Abécédaire

 

 

Ride(s)




Noémie Bys

06/05/2017

 

 

 

À attraper, peut-être, avec le temps. Fruit d’une physionomie changeante, incontrôlable et génétique, qui nous lie avec ce que l’épiderme veut bien reconnaitre de son époque.

Les essayer au pluriel, le nombre augmente les histoires.

Rides du lions, rides d’amertume, rides d’expressions, rides du front, et les mains, veineuses : ce sont autant de petits sillons qui viennent tuer le temps en l’abîmant dans le corps. La rose, et les autres fleurs, délivrent l’image d’une vieillesse que l’on ne veut pas voir, un affaiblissement qui ne semble plus compatible avec ce qu’ils appellent « beauté ». La fleur de l’âge et l’âge d’or. Rides superficielles ou en profondeur, la subtilité des virages sur la peau avertit la délicatesse du nombre des années.

Comme un jour d’hiver au printemps.

Les rides apparaissent par trop d’expressions, trop cligner des yeux, trop rire, et trop pleurer, c’est le trop qui marque.
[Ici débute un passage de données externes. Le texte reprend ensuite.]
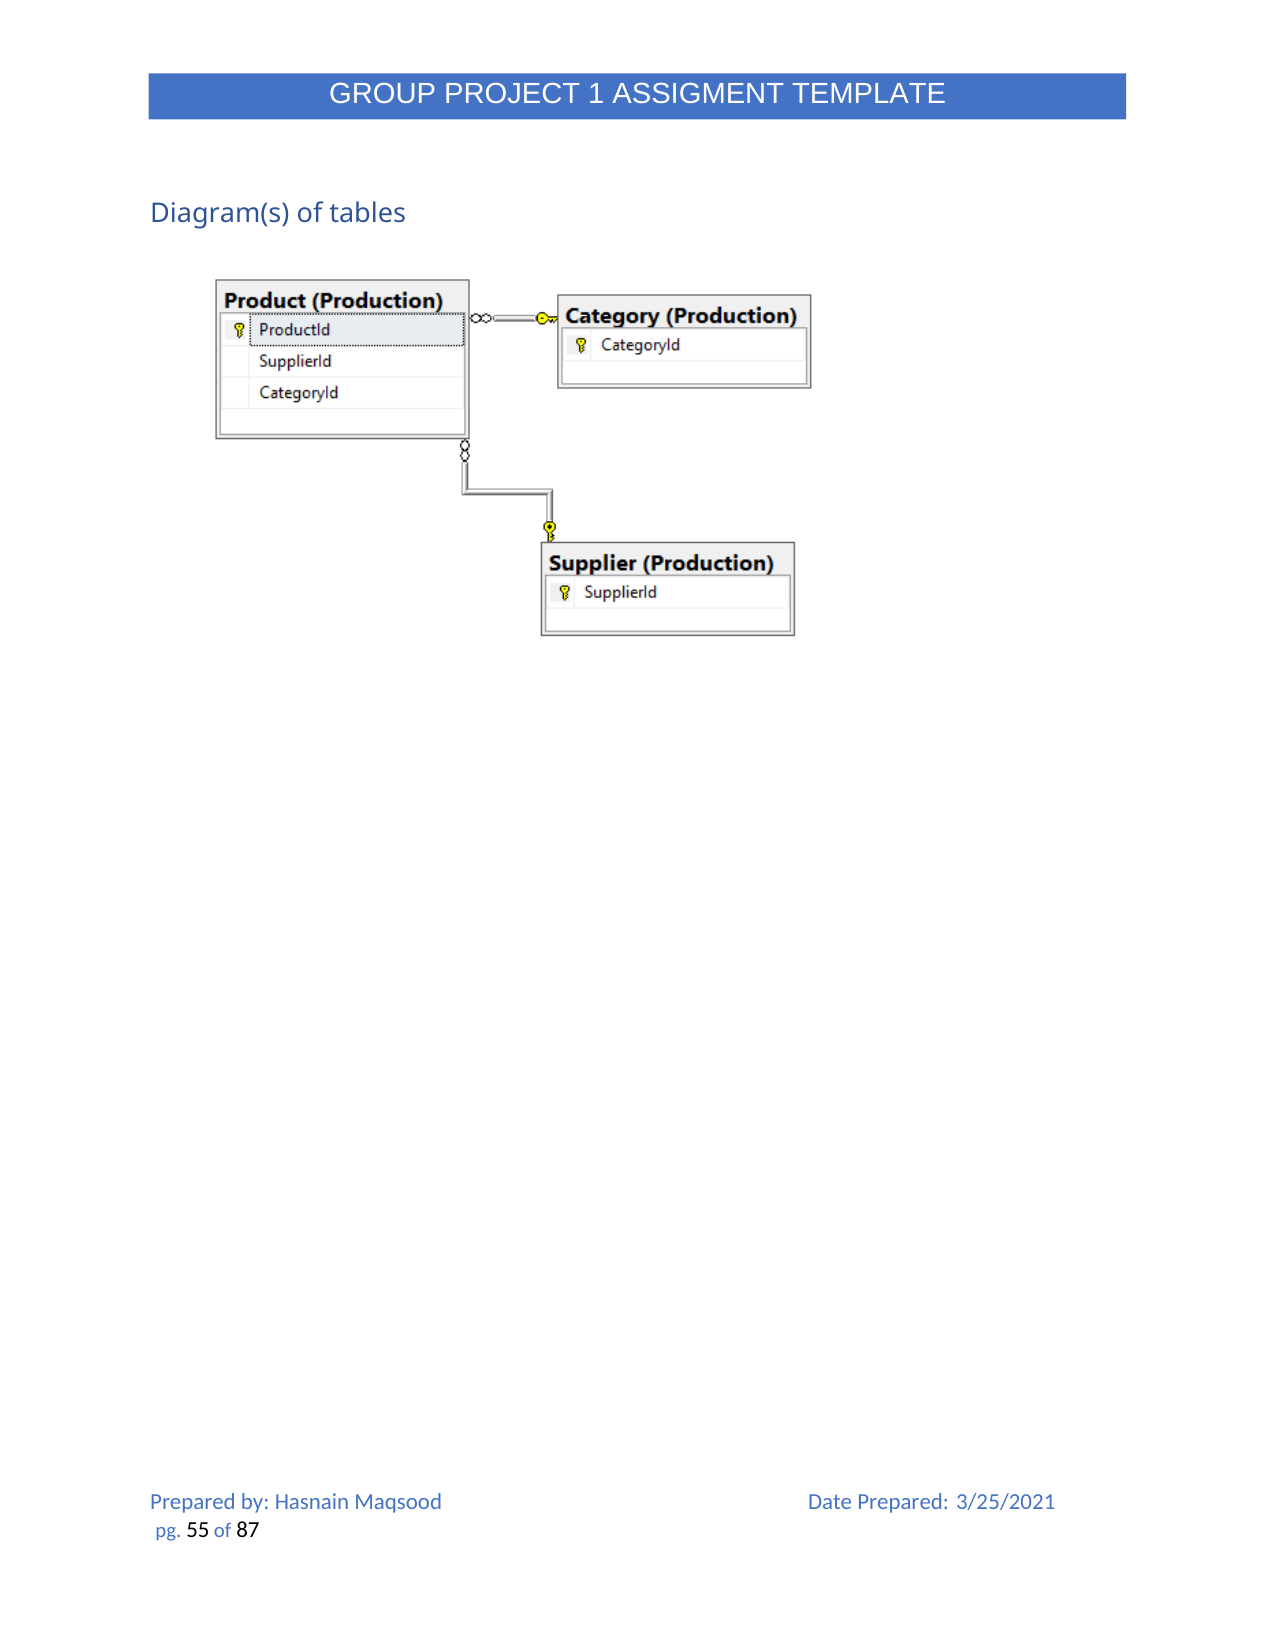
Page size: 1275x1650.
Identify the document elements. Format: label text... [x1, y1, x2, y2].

Un visage trop lisse et l’on déplore son manque d’expériences, que pourra-t-il donc bien raconter ? L’insolence d’une aurore lointaine. C’est le prix à payer pour taire encore un peu les effluves nostalgiques, et satisfaire les appétences folles des évènements en devenir.

Et la rose à midi quitta son rêve, car les rides sont aussi, parfois, ces petites plissures du cœur que l’on rechigne à rendre visibles. Elles sont un secret, un détail qui se glisse dans un sourire, dans une voix. Elles sont l’ombre du cœur de soi-même.

« Les rides s’accommodent mal avec l’amour », c’est Furetière qui le dit. Moi, je ne veux pas y croire. Du reste, je préfère voir la complicité des âges, ces sinueux plis qui aiguisent le regard, et dessinent deux petites parenthèses au coin des lèvres. Celles-là sont les sillons nasogéniens. Et les mille rayons extérieurs aux paupières, qui anoblissent le regard béant d’un horizon bancal. Celles-là sont les pattes d’oie. « Rides », le mot est âpre, court, et claque. Trop pudique pour dévoiler son immense tendresse.

Il n’y a jamais trop de style sur un visage.